Wednesday, February 9, 2011

A visit to the dentist

I think it might have been because I wasn’t expecting the dentist to be a woman that we started our brief relationship on a slightly rickety footing. She, not I, was 25 minutes late for the appointment.

The receptionist and I glared at each other from time to time. She busied herself on the telephone with friends from far and wide. After a long while, she actually spoke to me.

“Uh dunnah wheh she uz,” she said. I glared. There was an awkward silence. Then, out of the blue she said, “Hev you evah met a blek then invented anything?” I said I had not. “Thet’s right!” she beamed. She hadn’t either! This appeared to prove something profound to her. She was quite unmoved when I added that I had never met a white that had invented anything either. I pondered the prospect of what it must be like to look at a picture of, say, Thomas Edison, and experience a feeling of deep racial pride swelling in my breast.

Her next conversational offering was “Wheh does your waahff buy her washing powder?” I explained that I did not have a “waahff” – (“shame”, she said) but that we bought it anywhere we happened to be shopping. (“Rehlie!” she said). Could she interest me in a whole complicated scheme of biologically friendly products, so pure you could literally drink the water after doing your washing? There were facial creams for the girlfriend (she decided I must at least have a girlfriend), and slimming products – (she wasn’t sop rude as to say for whom these might be put to use).
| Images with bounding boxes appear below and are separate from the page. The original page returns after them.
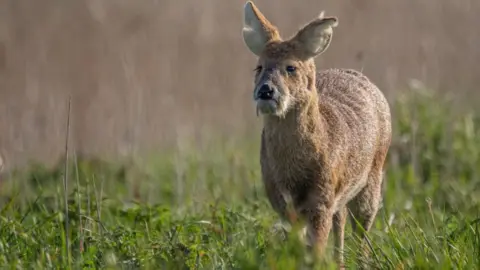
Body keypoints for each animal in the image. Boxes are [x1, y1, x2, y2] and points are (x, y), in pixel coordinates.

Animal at [242, 1, 392, 268]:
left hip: (372, 179)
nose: (266, 90)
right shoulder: (282, 203)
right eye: (259, 67)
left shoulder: (320, 200)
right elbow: (299, 247)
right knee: (341, 222)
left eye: (291, 67)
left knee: (362, 232)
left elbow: (316, 250)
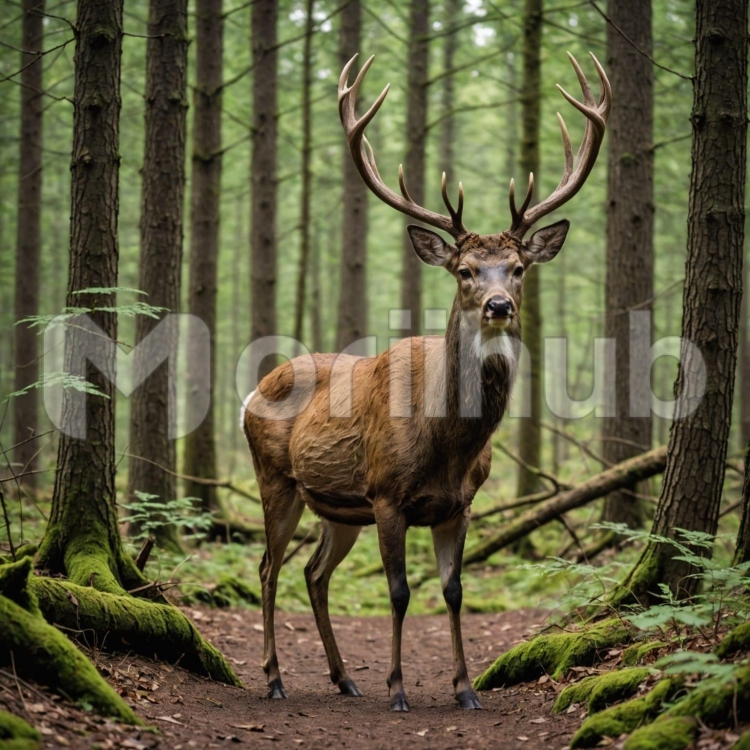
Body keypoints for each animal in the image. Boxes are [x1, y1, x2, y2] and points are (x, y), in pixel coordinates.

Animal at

Oh, and gardening products as well. Before I could blink, she had a glossy pamphlet out, with all her products on display. I was sampling the Aloe Vera suntan lotion and she was filling in a list of items I would be purchasing.

Luckily, at that moment, the dentist came in, gesticulating and muttering about the children and school. I listened hard, but I didn’t hear any apology. But then who has ever been apologised to by a health practitioner who is late?
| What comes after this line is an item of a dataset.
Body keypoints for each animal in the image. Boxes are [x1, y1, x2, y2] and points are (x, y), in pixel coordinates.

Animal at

I was shown to another room and made to lie in that extraordinary position which, I imaginbe, would be ideal for giving birth. “Ah”, she said, endearingly, as she snapped on her rubber gloves. “I like this kind of mouth. So big and wide!”
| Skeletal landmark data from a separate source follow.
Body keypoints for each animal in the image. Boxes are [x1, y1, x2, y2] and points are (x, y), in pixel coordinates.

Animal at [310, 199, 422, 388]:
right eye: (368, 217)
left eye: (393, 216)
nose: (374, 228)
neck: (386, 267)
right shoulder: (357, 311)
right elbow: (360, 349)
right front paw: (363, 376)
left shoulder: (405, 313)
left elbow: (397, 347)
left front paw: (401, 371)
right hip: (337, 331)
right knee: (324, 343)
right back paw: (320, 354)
Then she started poking about and counting things off. The hygienist type person, behind me, was writing things down. There was lots of counting. “H1” and “B12” and “S12” – and stuff like that. I wondered what it could all mean. Then X-rays were taken. “Shouldn’t you be hiding behind a screen wearing a lead vest?” I asked. “Oh no”, she said in a rather patronising voice, “technology is so advanced these days” (don’t you just love that…?) “that the dose is completely harmless”.

I was told that there was nothing “essentially” wrong with my teeth. I could have told her that. But despite this fact, it was her considered opinion that I should have all my “ugly metal fillings” removed and replaced with porcelain fillings. “You have a lovely smile”, she said, pandering to my not inconsiderable vanity, “why ruin it with all these ugly shadows?”

I suddenly saw my mouth in a whole new way. What was before, just my mouth, had now become a ghastly pit of black, shadowy fillings, begging to be removed! “And how much would this whole thing cost?” I asked gingerly. “Oh” she said vaguely, “what medical aid are you on?”
Before I knew what was happening she had the oral hygienist on the telephone to my medical aid asking how much they would pay “for this kind of procedure”.

The news wasn’t good. The medical aid would only pay R2 000 a year. That translated into about one-and-a-half teeth, she said. “But”, she brightened considerably, the new medical aid year is in April, so we could fit one in now and then get more in the new financial year!”

And I, gormless twit that I am, allowed her to book an appointment for me for the next week. It took me an entire day to see the light and change my mind. I related this story to someone who sells things for a living. He smiled knowingly. “All she needs is one in eight clients to buy her line and she will make a very good living. That is the way we all work it.”

This article first appeared in The Natal Witness, March, 1998

1 comment:

  1. Some of the dentists I know are friendlier than the one you mentioned in your blog. They should be knowledgeable in their field, and maintain professionalism at all times. They also need to have people skills so they can get along well with their patients.